I am wondering if there is a known algorithm for solving the following.
Data: There is a number of sets containing items. An item can be a member of more than one set.
Aim: return the minimum number of sets which between them contain all of the items, and avoid returning duplicate items as much as possible. For example:
- Set 1: a
- Set 2: a, b
- Set 3: b, c
For this I would want to return sets 1 and 3. This is the fewest sets which combined contain at least 1 copy of all the items and duplicate items are kept to a minimum.
BTW – I will be looking to implement this in C#.
4
Your problem is, I believe, NP-complete, so unless the number of sets you are dealing with is small, there isn’t a guaranteed accurate solution that will run in a realistic time. You may plausibly be able to get accurate results by a global search (basically listing all possible combinations of sets and checking which one gives the best results) for up to about 20 sets, but not much larger problems than that.

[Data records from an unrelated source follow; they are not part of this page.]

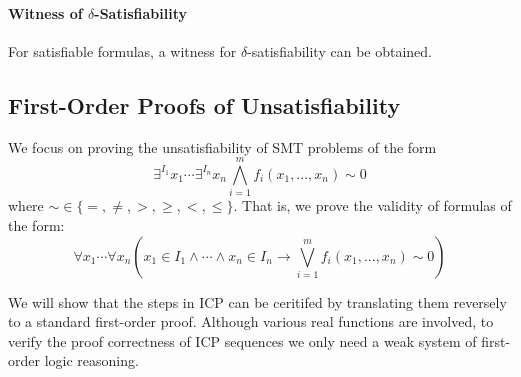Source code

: \documentclass[envcountsect]{llncs}
\begin{document}
\paragraph{Witness of $\delta$-Satisfiability}
For satisfiable formulas, a witness for $\delta$-satisfiability can be obtained. 


\subsection{First-Order Proofs of Unsatisfiability}

We focus on proving the unsatisfiability of SMT problems of the form
$$\exists^{I_1} x_1\cdots \exists^{I_n} x_n \bigwedge_{i=1}^m
f_i(x_1,...,x_n)\sim 0$$
where $\sim \in \{=,\neq, >, \geq, <, \leq\}$. That is, we prove the validity
of formulas of the form:
$$\forall x_1 \cdots \forall x_n (x_1\in I_1\wedge \cdots \wedge x_n\in I_n
\rightarrow \bigvee_{i=1}^m f_i(x_1,...,x_n)\sim 0)$$

We will show that the steps in ICP can be ceritifed by translating them
reversely to a standard first-order proof. Although various real functions are
involved, to verify the proof correctness of ICP sequences we only need a weak
system of first-order logic reasoning.  
\begin{definition}[Language]

\end{definition}
\end{document}
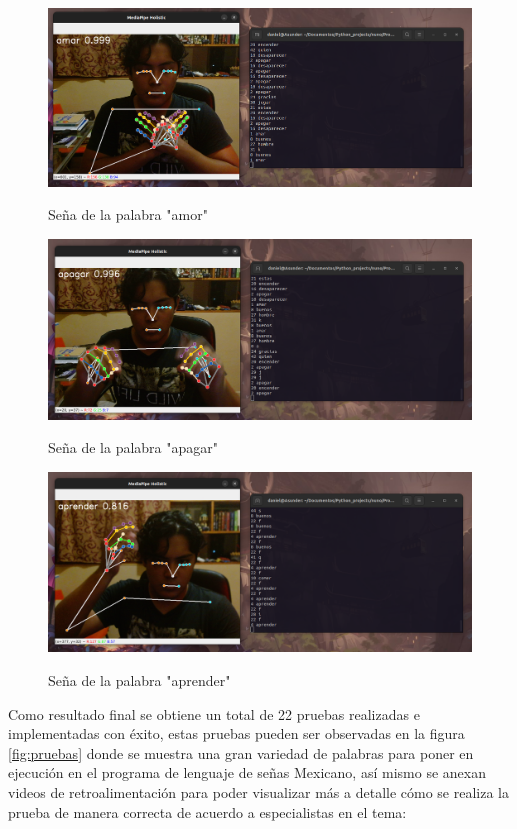 \documentclass[conference]{IEEEtran}
\begin{document}
\begin{figure}[h]
\centering
{\includegraphics[width=0.95\linewidth]{img/07.png}}
\caption{Seña de la palabra "amor"}
\label{fig:7}
\end{figure}

\begin{figure}[h]
\centering
{\includegraphics[width=0.95\linewidth]{img/08.png}}
\caption{Seña de la palabra "apagar"}
\label{fig:8}
\end{figure}

\begin{figure}[h]
\centering
{\includegraphics[width=0.95\linewidth]{img/09.png}}
\caption{Seña de la palabra "aprender"}
\label{fig:9}
\end{figure}

Como resultado final se obtiene un total de 22 pruebas realizadas e implementadas con éxito, estas pruebas pueden ser observadas en la figura \ref{fig:pruebas} donde se muestra una gran variedad de palabras para poner en ejecución en el programa de lenguaje de señas Mexicano, así mismo se anexan videos de retroalimentación para poder visualizar más a detalle cómo se realiza la prueba de manera correcta de acuerdo a especialistas en el tema:
\end{document}
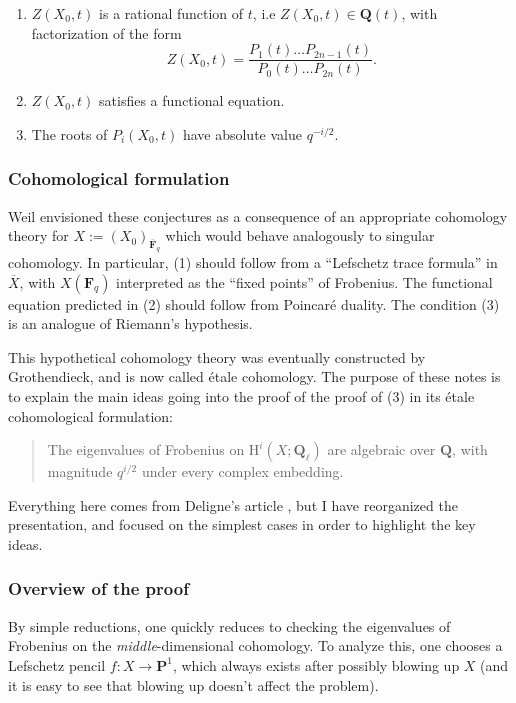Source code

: \documentclass[letterpaper,11pt]{article}
\newcommand{\F}{\mathbf{F}}
\newcommand{\Q}{\mathbf{Q}}
\newcommand{\ol}[1]{\overline{#1}}
\newcommand{\PS}{\mathbf{P}}
\DeclareMathOperator{\et}{\acute{e}t}
\newcommand{\mrm}[1]{\mathrm{#1}}
\begin{document}
\begin{conj}[Weil]  \text{} 

\begin{enumerate}
\item $Z(X_0, t)$ is a rational function of $t$, i.e $Z(X_0,t) \in \Q(t)$, with factorization of the form
\[
Z(X_0,t) = \frac{P_1 (t) \ldots P_{2n-1}(t)}{P_0(t) \ldots P_{2n}(t)}.
\]
\item $Z(X_0,t)$ satisfies a functional equation. 
\item The roots of $P_i(X_0,t)$ have absolute value $q^{-i/2}$. 
\end{enumerate}
\end{conj}

\subsubsection{Cohomological formulation}

Weil envisioned these conjectures as a consequence of an appropriate cohomology theory for $X := (X_0)_{\ol{\F}_q}$ which would behave analogously to singular cohomology. In particular, (1) should follow from a ``Lefschetz trace formula'' in $\ol{X}$, with $X(\F_q)$ interpreted as the ``fixed points'' of Frobenius. The functional equation predicted in (2) should follow from Poincar\'{e} duality. The condition (3) is an analogue of Riemann's hypothesis. 

This hypothetical cohomology theory was eventually constructed by Grothendieck, and is now called \'{e}tale cohomology. The purpose of these notes is to explain the main ideas going into the proof of the proof of (3) in its \'{e}tale cohomological formulation:
\begin{quotation}
The eigenvalues of Frobenius on $\mrm{H}^i_{\et}(X; \Q_{\ell})$ are algebraic over $\Q$, with magnitude $q^{i/2}$ under every complex embedding. 
\end{quotation}
Everything here comes from Deligne's article \cite{weil-i}, but I have reorganized the presentation, and focused on the simplest cases in order to highlight the key ideas. 


\subsubsection{Overview of the proof}
 By simple reductions, one quickly reduces to checking the eigenvalues of Frobenius on the \emph{middle}-dimensional cohomology. To analyze this, one chooses a Lefschetz pencil $f \colon X \rightarrow \PS^1$, which always exists after possibly blowing up $X$ (and it is easy to see that blowing up doesn't affect the problem). 
\end{document}

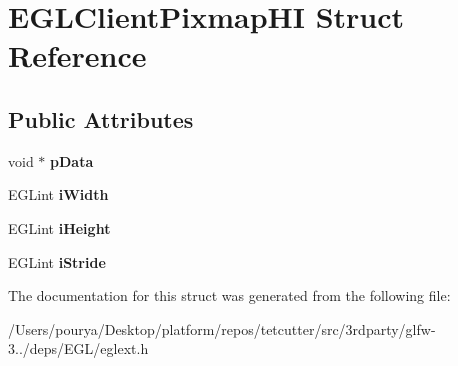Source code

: \hypertarget{structEGLClientPixmapHI}{}\section{E\+G\+L\+Client\+Pixmap\+H\+I Struct Reference}
\label{structEGLClientPixmapHI}
\subsection*{Public Attributes}
\begin{DoxyCompactItemize}
\item 
\hypertarget{structEGLClientPixmapHI_a2c8c1cbd4e5975422f316e4540106eee}{}void $\ast$ {\bfseries p\+Data}\label{structEGLClientPixmapHI_a2c8c1cbd4e5975422f316e4540106eee}

\item 
\hypertarget{structEGLClientPixmapHI_a90346094b9696ba370824167d60d8217}{}E\+G\+Lint {\bfseries i\+Width}\label{structEGLClientPixmapHI_a90346094b9696ba370824167d60d8217}

\item 
\hypertarget{structEGLClientPixmapHI_a963f9b039c1f92713b9849f006a62241}{}E\+G\+Lint {\bfseries i\+Height}\label{structEGLClientPixmapHI_a963f9b039c1f92713b9849f006a62241}

\item 
\hypertarget{structEGLClientPixmapHI_ab89de5b8de06f1886a3d86d8ec6794b2}{}E\+G\+Lint {\bfseries i\+Stride}\label{structEGLClientPixmapHI_ab89de5b8de06f1886a3d86d8ec6794b2}

\end{DoxyCompactItemize}


The documentation for this struct was generated from the following file\+:\begin{DoxyCompactItemize}
\item 
/\+Users/pourya/\+Desktop/platform/repos/tetcutter/src/3rdparty/glfw-\/3../deps/\+E\+G\+L/eglext.\+h\end{DoxyCompactItemize}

Your requirement to minimize duplication makes it slightly different to the set cover problem as linked in the comments, and it may be that the approximate solution described in that article (essentially iterating the process of picking the choice that brings you closest to a solution until you have complete cover) doesn’t work well enough for you as it entirely ignores your extra requirement.
If this is the case, I’d take an approach of using this algorithm to generate a first candidate solution, and then using simulated annealing in a similar manner to how it is applied to the traveling salesman problem as a final optimization step. I think this should result in something close to an optimal solution most of the time.